What is phishing?
Phishing uses scam emails to convince you to click on a malicious attachment or link. The emails may look legitimate and appear to come from senders you know, such as a financial institution, a software or hardware provider, other reputable organizations or individuals in your company or professional network.
The goal is to get you to download an attachment or click on a link to complete a seemingly urgent request. These attachments often bypass security and anti-virus programs by using Microsoft Office macros that download malware if they are run.
Links may connect to seemingly legitimate websites, which exploit vulnerabilities in your computer to install malicious code. Alternatively, these webpages may simply trick you into entering personal information, such as usernames and passwords, that can then be used to access sensitive financial, customer or personal data.
Sophisticated attackers aim convincing spear phishing emails at carefully selected individuals, researching recipients through social media, LinkedIn and other publicly available data online. These emails seem to be from an individual that you know and trust, making it more likely that you will click on the link, download the attachment or otherwise open your system to vulnerability.
High-volume phishing, on the other hand, targets as many recipients as possible – of whom only a tiny percentage have to be caught for possible success. Fake invoices, delivery notifications, receipts and banking updates can all be used as lures in these attempts.
What are the risks to your business?
- Data theft (or encryption for ransom)
- Hardware damage
- Fraudulent Internet banking redirection
- Financial theft
How you can defend your business against phishing
- Install and update reputable anti-virus software, and keep systems up to date with new releases and security patches.
- Never open attachments, click links or download software from unknown sources or questionable websites.
- Implement protective policies and training to ensure staff have the knowledge to conduct business safely online.
- Limit access to systems and information based on job duties, and split financial responsibilities between employees.
- Restrict Internet access to trusted websites and limit the use of external media devices.
- Be aware of what information is available about you and your organization on social media . If you know what can be found, you can be more alert to its use in an innocuous-looking email.
Most importantly, learn to spot suspicious emails!

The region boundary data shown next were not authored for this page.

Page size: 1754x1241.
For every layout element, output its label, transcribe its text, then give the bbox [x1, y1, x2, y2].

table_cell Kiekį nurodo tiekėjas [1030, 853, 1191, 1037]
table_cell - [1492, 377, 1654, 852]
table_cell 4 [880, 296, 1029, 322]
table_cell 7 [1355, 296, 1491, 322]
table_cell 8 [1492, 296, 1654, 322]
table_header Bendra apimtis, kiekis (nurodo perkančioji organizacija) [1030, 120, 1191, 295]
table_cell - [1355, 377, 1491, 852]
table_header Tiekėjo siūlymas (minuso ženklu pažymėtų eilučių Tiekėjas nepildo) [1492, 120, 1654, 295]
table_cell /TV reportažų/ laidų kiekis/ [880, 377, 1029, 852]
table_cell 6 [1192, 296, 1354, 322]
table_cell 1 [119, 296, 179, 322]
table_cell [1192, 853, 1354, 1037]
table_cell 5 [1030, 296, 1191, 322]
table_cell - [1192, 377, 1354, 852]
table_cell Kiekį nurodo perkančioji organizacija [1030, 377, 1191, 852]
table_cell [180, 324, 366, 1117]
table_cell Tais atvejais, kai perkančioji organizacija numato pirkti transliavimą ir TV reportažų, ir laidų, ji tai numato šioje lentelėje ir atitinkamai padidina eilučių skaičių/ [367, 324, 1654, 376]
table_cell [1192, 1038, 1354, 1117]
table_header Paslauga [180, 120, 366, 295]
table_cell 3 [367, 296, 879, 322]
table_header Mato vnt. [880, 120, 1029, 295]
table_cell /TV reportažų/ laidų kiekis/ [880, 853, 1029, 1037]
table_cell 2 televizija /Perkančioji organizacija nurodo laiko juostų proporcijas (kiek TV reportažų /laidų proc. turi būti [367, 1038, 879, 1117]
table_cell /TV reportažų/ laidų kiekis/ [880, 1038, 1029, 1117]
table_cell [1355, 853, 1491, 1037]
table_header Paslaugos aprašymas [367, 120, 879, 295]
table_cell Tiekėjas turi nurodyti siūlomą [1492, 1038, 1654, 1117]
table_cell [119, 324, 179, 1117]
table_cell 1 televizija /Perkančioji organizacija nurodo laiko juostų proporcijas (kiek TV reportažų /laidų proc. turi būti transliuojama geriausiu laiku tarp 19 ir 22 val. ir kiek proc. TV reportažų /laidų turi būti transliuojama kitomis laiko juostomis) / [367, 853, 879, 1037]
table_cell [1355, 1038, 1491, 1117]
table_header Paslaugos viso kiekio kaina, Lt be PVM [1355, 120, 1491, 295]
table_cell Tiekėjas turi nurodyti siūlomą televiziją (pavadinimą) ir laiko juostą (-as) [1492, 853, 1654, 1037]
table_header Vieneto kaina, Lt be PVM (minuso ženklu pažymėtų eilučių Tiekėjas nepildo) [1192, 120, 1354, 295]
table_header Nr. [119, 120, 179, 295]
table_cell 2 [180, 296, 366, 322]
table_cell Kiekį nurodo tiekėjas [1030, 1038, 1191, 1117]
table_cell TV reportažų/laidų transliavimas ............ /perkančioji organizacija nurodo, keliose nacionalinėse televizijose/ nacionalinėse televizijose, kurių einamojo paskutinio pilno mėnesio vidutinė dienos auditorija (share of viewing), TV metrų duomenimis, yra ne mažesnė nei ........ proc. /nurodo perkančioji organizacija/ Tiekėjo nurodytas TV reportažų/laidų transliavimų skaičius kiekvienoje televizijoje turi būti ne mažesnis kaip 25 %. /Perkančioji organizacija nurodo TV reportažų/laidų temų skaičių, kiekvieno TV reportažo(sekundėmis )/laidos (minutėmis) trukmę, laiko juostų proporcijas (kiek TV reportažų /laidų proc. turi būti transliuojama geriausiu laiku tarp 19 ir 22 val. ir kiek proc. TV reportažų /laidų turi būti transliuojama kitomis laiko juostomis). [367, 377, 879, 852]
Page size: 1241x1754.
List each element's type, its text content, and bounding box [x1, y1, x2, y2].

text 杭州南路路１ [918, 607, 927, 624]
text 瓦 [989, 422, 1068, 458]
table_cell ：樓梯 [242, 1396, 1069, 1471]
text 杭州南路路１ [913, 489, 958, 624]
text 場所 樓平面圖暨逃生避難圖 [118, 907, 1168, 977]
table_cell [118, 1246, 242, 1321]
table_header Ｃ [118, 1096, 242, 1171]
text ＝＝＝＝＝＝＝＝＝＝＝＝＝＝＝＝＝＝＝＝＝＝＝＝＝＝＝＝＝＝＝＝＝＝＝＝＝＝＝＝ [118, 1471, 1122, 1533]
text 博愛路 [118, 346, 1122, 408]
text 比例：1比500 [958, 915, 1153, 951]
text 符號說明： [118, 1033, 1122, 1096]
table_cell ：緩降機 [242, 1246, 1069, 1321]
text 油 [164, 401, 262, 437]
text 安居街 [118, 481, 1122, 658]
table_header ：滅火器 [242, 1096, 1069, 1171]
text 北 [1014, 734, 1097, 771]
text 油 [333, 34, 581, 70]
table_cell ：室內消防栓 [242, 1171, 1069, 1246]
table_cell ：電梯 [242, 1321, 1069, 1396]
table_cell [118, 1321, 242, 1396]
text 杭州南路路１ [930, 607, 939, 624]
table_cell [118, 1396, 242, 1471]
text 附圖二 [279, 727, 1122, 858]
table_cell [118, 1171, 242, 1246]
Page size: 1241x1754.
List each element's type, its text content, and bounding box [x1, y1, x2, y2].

Here are just a few telltale signs:
- An unexpected email, such as confirmation of a form you haven’t submitted or an order you haven’t made.
- A new email address from a sender you know.
- An unusual greeting or title in the subject box.
- A strange tone or odd language.
- An unusually urgent request from a known person.
- An unusual attachment or a request to enable macros.
- Being redirected to a website that looks similar to a website you visit frequently but seems subtly different.
- Any email or link asking you to enter a password.